Adventure review: Michael Rosen’s Chocolate Cake, Polka Theatre, London

Published by The Stage, 9 April 2018. Michael Rosen’s Chocolate Cake is playing at the Polka Theatre, London, until 13 May 2018. The show is for children aged 4+. (It’s worth pointing out though that I took the baby girl (aged 19 months) and another toddler buddy (aged 22 months) along with me to a performance open to younger siblings and both of them were totally absorbed throughout.) 
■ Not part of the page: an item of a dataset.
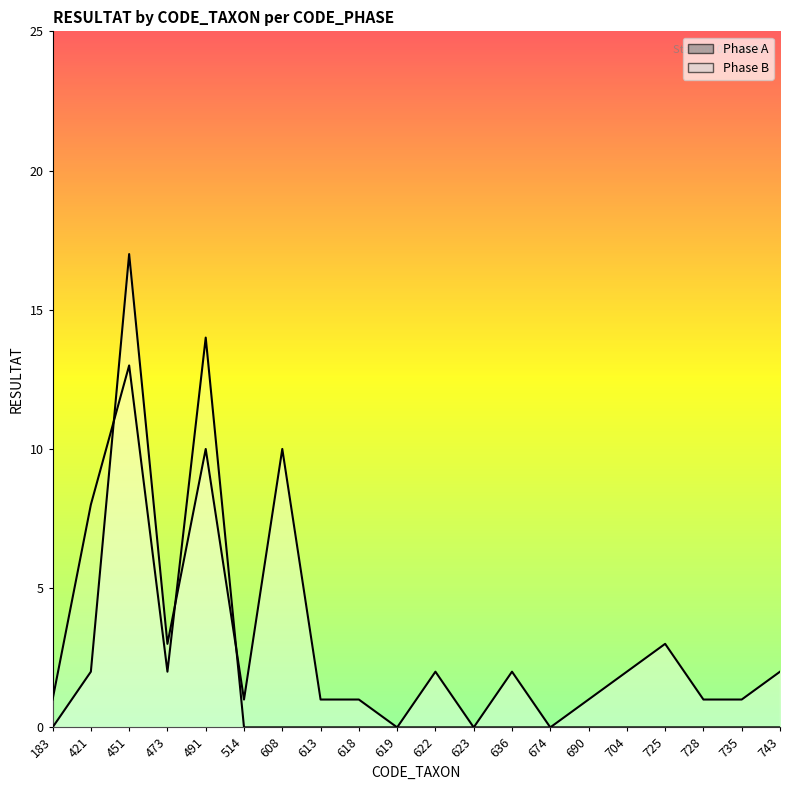

Which label corresponds to the largest value in the chart?

451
A man stares, amazed at a huge chocolate cake
Michael Rosen’s Chocolate Cake at the Polka Theatre, London © Ellie Kurttz

Based on a poem by the former Children’s Laureate, this diverting show from Polka Theatre artistic director Peter Glanville and singer-songwriter Barb Jungr tells the story of Michael, a little boy whose passion for chocolate cake threatens to ruin his brother’s birthday.
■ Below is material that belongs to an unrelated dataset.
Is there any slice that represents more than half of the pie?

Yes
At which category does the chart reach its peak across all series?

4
By blending the everyday – household routines and the journey to school – with flights of fancy – an extremely jolly Bake Off prize-giving and monsters at bath time – Glanville and Jungr create a theatrical environment that is at once familiar and fantastical to this audience of children aged four and up.

Witty writing and hummable tunes power the show along, and even though we (the adults, and probably a lot of the kids too) know exactly what’s going to happen from the word go, the denouement of Michael waking up in the middle of the night to eat an entire chocolate cake is still genuinely exciting.

Mark Houston as Michael, Todd Heppenstall as his older brother Joe and Aminita Francis as their mum are an effortlessly likeable trio, and some effective doubling swells the dramatis personae to six. Not all the music and singing is live, but there’s enough to give the piece a vibrant feel, and Jungr gives Houston, Heppenstall and Francis some lovely harmonies.

Verity Quinn’s modular set is entertaining in itself, folding and unfolding ingeniously to evoke different parts of Michael’s world, and quirky projections from Will and Joe provide a dollop of surreal humour. Lighting designer Dan Saggars really ramps up the tension when it comes to cake-eating time, making the eponymous dessert the real star of the show.